Interkulturalisme: Tentang Persinggungan-Persinggungan di Seberang Bahasa

Heru Harjo Hutomo
6 Min Read
Ilustrasi "Sungging Singgung," 60x100 cm, kapur di atas papan, Heru Harjo Hutomo, 2020
Ilustrasi "Sungging Singgung," 60x100 cm, kapur di atas papan, Heru Harjo Hutomo, 2020

jfid – Ada satu kearifan yang mendasari pertanian yang merupakan identitas kultural dan ideologis kalangan Sedulur Sikep yang konon diwariskan oleh Kyai Samin Surosentiko. Ada yang mengatakan bahwa Sedulur Sikep bermula dari gerakan Raden Kohar, Kyai Samin muda, yang konon masih keturunan ningrat Tulungagung, Sumodiningrat. Padahal, sepengetahuan saya, Sumodiningrat merupakan Adipati Sumoroto yang kini makamnya tergolek di situs gunung Srandil, Ponorogo. Pengidentifikasian saya ini terkait pula dengan fashion yang lekat dengan komunitas Sedulur Sikep: pakaian hitam-hitam dan celana komprang hitam selutut khas para warok Ponorogo dan orang-orang Madura.
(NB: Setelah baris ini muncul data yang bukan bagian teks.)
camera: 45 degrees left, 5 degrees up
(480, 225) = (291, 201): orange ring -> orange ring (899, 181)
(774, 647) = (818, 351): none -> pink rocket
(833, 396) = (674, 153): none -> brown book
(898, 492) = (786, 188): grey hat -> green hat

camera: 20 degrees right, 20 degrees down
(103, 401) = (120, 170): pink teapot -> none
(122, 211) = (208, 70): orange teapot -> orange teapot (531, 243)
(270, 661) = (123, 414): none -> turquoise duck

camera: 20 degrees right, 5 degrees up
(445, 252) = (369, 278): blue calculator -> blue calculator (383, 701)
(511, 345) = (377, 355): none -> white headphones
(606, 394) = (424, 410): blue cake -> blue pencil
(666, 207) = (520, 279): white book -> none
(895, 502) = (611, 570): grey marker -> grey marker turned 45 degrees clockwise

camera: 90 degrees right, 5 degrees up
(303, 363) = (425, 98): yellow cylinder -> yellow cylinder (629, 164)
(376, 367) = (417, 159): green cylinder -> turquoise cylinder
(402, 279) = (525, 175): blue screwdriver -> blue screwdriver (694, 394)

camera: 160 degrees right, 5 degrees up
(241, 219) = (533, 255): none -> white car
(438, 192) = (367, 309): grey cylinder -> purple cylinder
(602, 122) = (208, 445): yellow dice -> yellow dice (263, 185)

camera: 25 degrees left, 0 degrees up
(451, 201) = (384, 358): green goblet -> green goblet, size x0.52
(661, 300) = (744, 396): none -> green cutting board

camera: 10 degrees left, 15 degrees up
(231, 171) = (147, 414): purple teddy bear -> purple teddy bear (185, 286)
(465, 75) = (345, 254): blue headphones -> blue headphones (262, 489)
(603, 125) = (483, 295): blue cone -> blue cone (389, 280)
Sementara, kedekatan kultural antara Madura dan Ponorogo sudah dikenal sejak era kerajaan Singasari dan awal kerajaan Majapahit, ketika Ponorogo masih dikenal dengan nama Wengker. Arya Wiraraja yang pernah menjadi penguasa di Songenep, atau Sumenep kini, pernah berkelana dan berguru di Wengker, perbatasan antara Ponorogo kini dan Kediri (Lenyapnya Sisi Politis Reyog, Heru HarjoHutomo, https://www.idenera.com).

Di era kerajaan Mataram Islam persinggungan antara Madura dan Ponorogo juga ada kaitannya dengan Trunajaya yang pernah mencari suaka pada Panembahan Kajoran di Bayat, Klaten, yang kelak menjadi mertuanya. Adapun Panembahan Kajoran sendiri merupakan keturunan Panembahan Agung, adipati ke-2 Kadipaten Ponorogo (Bergesernya Paradigma Kosmologis Jawa, Heru Harjo Hutomo, https://jalandamai.net).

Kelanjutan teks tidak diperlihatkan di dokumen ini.